過去数十年間の日本経済において資産の蓄積が顕著に進んだ。1980年にはGDP(国内総生産)は248兆円、期末資産は2864兆円(対GDP比11.5倍)、うち金融資産は1509兆円(同6.1倍)だった。2011年にはGDP473兆円に対し、期末資産8451兆(同17.9倍)、うち金融資産5720兆円(同12.1倍)となった。
80年以降の期末資産と金融資産の対GDP比は、図に示すとおりだ。80年代後半のバブルで比率が急上昇した後、90年代前半に比率が低下したことはあったが、全期間をならしてみれば上昇している。
フローが一定期間内の「流れ」であるのに対して、ストックは蓄積された残高だから、時間が経過すると、フローに対するストックの比率が高まるのは当然だ。そして、このような変化は、経済活動に大きな影響を与える。

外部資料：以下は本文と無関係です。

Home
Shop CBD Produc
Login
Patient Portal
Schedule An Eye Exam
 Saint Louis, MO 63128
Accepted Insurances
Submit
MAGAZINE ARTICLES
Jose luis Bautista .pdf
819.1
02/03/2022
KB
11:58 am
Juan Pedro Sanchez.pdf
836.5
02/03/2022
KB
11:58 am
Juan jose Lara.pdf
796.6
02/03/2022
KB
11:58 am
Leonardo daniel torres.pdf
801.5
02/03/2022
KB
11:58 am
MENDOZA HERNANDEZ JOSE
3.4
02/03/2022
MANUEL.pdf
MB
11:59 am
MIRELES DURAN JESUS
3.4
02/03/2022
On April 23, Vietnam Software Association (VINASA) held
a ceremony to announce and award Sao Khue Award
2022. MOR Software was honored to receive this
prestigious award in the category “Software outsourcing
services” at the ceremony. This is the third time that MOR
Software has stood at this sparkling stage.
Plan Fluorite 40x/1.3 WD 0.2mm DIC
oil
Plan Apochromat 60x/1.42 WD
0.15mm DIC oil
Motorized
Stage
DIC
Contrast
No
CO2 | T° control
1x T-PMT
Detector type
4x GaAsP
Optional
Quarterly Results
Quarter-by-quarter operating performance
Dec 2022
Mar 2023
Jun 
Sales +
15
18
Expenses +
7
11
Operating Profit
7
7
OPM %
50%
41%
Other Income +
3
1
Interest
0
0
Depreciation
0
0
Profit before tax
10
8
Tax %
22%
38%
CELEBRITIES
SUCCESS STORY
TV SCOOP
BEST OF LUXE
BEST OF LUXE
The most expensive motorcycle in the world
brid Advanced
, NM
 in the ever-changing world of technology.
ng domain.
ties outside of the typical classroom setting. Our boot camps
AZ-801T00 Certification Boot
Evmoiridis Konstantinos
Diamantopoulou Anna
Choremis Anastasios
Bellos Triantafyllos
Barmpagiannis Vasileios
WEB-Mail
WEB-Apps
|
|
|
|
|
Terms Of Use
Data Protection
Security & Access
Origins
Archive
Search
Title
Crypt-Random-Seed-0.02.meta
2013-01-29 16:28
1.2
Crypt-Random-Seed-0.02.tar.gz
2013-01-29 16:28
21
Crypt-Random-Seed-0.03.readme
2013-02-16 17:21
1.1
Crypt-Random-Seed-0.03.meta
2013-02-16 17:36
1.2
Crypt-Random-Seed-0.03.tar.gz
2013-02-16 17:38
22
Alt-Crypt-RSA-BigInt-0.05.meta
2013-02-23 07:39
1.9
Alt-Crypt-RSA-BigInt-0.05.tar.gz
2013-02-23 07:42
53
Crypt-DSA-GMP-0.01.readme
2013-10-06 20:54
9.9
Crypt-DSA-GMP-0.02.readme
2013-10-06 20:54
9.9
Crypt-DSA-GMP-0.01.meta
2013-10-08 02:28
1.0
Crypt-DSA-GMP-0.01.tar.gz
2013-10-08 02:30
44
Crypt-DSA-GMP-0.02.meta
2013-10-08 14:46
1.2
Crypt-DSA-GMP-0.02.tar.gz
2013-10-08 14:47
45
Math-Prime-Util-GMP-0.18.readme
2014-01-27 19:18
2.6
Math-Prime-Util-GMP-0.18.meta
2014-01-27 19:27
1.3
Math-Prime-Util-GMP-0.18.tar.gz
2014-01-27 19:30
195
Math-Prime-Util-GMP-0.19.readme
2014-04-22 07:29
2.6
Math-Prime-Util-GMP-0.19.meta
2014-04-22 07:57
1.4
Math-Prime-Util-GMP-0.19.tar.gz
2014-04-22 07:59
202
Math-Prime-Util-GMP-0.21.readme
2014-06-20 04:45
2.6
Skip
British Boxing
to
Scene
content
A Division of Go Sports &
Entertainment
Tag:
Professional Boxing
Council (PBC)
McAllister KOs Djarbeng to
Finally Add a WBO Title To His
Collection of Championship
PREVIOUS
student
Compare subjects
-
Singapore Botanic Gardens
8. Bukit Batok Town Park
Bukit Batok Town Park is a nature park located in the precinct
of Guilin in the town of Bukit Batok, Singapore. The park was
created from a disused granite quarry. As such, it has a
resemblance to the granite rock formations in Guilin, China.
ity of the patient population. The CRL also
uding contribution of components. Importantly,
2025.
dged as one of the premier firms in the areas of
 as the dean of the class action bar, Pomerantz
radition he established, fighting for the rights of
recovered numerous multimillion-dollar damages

これまでの回で、金利が低下したために財団や年金基金が困難に直面していると述べた。しかし、仮に金利が変わらなければ、所得に占める金利収入の比重が高くなりすぎてしまう。長期間を見れば、資本蓄積に伴って金利が低下するのは当然なのだ(なお、ここで述べているのは、実質金利である。資本の蓄積に伴って資本労働比率が上昇し、資本の限界生産力が低下するのだ)。
財団や年金基金にとって本来必要なのは、このような変化に対応して支出や年金給付を削減することだ。それをせずに高リターン投資を求めるのは、基本的な誤りである。